== Work to be completed ==
Restate each entry below exactly; pictures stay out of the copy.

== Data for processing ==

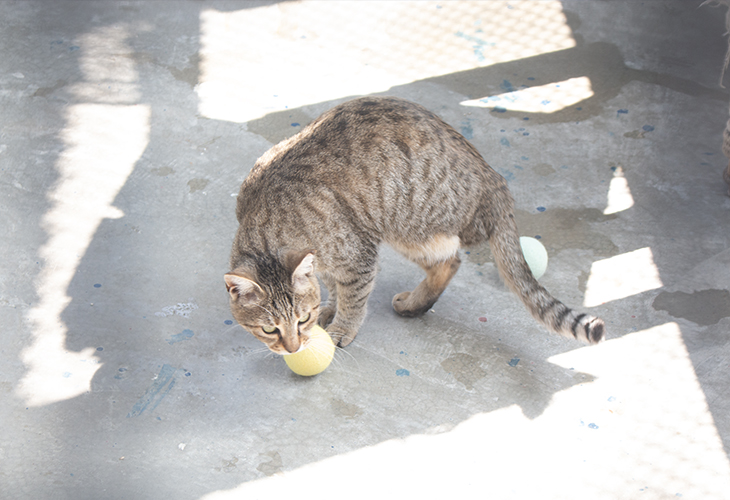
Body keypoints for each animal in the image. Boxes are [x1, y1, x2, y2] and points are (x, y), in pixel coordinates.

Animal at [223, 95, 604, 354]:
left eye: (300, 322)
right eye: (270, 330)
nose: (294, 348)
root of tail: (496, 179)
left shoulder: (357, 252)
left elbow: (354, 298)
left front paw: (342, 326)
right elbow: (330, 285)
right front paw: (327, 305)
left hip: (404, 223)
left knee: (450, 261)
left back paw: (414, 304)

== Exercise output ==
Body keypoints for each animal in the image. Boxes are [x1, y1, x2, y2] and points are (x, y), in pixel coordinates.

Animal at [223, 95, 604, 354]:
left eye: (300, 322)
right eye: (270, 330)
nose: (294, 348)
root of tail: (496, 179)
left shoulder: (357, 252)
left elbow: (354, 298)
left front paw: (342, 326)
right elbow: (330, 285)
right front paw: (327, 305)
left hip: (404, 223)
left knee: (450, 261)
left back paw: (414, 304)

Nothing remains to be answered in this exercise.